> [Your task] Your task is to copy all of the entries exactly as they are given.

> [Information]

-.-.-

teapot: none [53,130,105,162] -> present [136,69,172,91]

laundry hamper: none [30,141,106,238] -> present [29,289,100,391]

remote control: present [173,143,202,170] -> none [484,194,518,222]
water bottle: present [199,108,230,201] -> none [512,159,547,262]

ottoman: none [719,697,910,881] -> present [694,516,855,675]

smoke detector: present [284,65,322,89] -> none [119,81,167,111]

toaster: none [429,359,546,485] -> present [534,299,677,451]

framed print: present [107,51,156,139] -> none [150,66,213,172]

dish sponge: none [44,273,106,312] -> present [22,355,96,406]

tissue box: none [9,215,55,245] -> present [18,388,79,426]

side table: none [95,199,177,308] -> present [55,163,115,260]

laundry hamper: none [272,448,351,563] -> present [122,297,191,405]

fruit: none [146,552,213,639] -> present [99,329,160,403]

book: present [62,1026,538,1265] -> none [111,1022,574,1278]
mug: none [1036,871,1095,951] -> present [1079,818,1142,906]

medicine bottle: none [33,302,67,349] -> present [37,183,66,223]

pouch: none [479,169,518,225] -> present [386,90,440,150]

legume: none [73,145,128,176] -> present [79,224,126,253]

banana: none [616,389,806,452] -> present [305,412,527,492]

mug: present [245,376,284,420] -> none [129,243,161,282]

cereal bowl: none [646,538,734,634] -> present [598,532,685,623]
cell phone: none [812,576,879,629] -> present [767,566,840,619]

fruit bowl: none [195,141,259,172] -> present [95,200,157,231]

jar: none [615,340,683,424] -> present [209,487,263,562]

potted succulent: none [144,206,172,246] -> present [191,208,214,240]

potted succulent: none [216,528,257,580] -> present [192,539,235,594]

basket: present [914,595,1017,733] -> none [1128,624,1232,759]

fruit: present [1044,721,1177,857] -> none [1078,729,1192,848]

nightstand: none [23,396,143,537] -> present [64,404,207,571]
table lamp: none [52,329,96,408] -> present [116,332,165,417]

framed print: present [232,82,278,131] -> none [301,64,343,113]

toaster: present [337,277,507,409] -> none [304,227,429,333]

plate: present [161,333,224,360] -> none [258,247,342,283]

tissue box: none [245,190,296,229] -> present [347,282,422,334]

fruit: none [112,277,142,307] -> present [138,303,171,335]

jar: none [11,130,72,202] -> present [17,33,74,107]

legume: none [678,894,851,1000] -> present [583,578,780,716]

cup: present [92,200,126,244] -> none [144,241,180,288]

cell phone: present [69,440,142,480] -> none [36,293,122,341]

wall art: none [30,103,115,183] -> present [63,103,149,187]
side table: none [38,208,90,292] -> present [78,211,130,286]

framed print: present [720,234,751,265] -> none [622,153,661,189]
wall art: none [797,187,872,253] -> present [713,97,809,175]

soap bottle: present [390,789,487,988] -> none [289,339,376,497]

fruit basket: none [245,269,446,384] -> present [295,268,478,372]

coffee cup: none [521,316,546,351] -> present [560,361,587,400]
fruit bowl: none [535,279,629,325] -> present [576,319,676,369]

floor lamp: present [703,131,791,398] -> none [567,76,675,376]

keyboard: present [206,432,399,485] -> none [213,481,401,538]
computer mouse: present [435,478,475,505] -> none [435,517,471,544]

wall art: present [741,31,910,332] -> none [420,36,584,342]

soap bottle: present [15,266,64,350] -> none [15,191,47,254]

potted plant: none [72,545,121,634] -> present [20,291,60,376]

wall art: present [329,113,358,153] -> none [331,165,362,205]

-.-.-

> [Output for this exercise]
teapot: none [53,130,105,162] -> present [136,69,172,91]

laundry hamper: none [30,141,106,238] -> present [29,289,100,391]

remote control: present [173,143,202,170] -> none [484,194,518,222]
water bottle: present [199,108,230,201] -> none [512,159,547,262]

ottoman: none [719,697,910,881] -> present [694,516,855,675]

smoke detector: present [284,65,322,89] -> none [119,81,167,111]

toaster: none [429,359,546,485] -> present [534,299,677,451]

framed print: present [107,51,156,139] -> none [150,66,213,172]

dish sponge: none [44,273,106,312] -> present [22,355,96,406]

tissue box: none [9,215,55,245] -> present [18,388,79,426]

side table: none [95,199,177,308] -> present [55,163,115,260]

laundry hamper: none [272,448,351,563] -> present [122,297,191,405]

fruit: none [146,552,213,639] -> present [99,329,160,403]

book: present [62,1026,538,1265] -> none [111,1022,574,1278]
mug: none [1036,871,1095,951] -> present [1079,818,1142,906]

medicine bottle: none [33,302,67,349] -> present [37,183,66,223]

pouch: none [479,169,518,225] -> present [386,90,440,150]

legume: none [73,145,128,176] -> present [79,224,126,253]

banana: none [616,389,806,452] -> present [305,412,527,492]

mug: present [245,376,284,420] -> none [129,243,161,282]

cereal bowl: none [646,538,734,634] -> present [598,532,685,623]
cell phone: none [812,576,879,629] -> present [767,566,840,619]

fruit bowl: none [195,141,259,172] -> present [95,200,157,231]

jar: none [615,340,683,424] -> present [209,487,263,562]

potted succulent: none [144,206,172,246] -> present [191,208,214,240]

potted succulent: none [216,528,257,580] -> present [192,539,235,594]

basket: present [914,595,1017,733] -> none [1128,624,1232,759]

fruit: present [1044,721,1177,857] -> none [1078,729,1192,848]

nightstand: none [23,396,143,537] -> present [64,404,207,571]
table lamp: none [52,329,96,408] -> present [116,332,165,417]

framed print: present [232,82,278,131] -> none [301,64,343,113]

toaster: present [337,277,507,409] -> none [304,227,429,333]

plate: present [161,333,224,360] -> none [258,247,342,283]

tissue box: none [245,190,296,229] -> present [347,282,422,334]

fruit: none [112,277,142,307] -> present [138,303,171,335]

jar: none [11,130,72,202] -> present [17,33,74,107]

legume: none [678,894,851,1000] -> present [583,578,780,716]

cup: present [92,200,126,244] -> none [144,241,180,288]

cell phone: present [69,440,142,480] -> none [36,293,122,341]

wall art: none [30,103,115,183] -> present [63,103,149,187]
side table: none [38,208,90,292] -> present [78,211,130,286]

framed print: present [720,234,751,265] -> none [622,153,661,189]
wall art: none [797,187,872,253] -> present [713,97,809,175]

soap bottle: present [390,789,487,988] -> none [289,339,376,497]

fruit basket: none [245,269,446,384] -> present [295,268,478,372]

coffee cup: none [521,316,546,351] -> present [560,361,587,400]
fruit bowl: none [535,279,629,325] -> present [576,319,676,369]

floor lamp: present [703,131,791,398] -> none [567,76,675,376]

keyboard: present [206,432,399,485] -> none [213,481,401,538]
computer mouse: present [435,478,475,505] -> none [435,517,471,544]

wall art: present [741,31,910,332] -> none [420,36,584,342]

soap bottle: present [15,266,64,350] -> none [15,191,47,254]

potted plant: none [72,545,121,634] -> present [20,291,60,376]

wall art: present [329,113,358,153] -> none [331,165,362,205]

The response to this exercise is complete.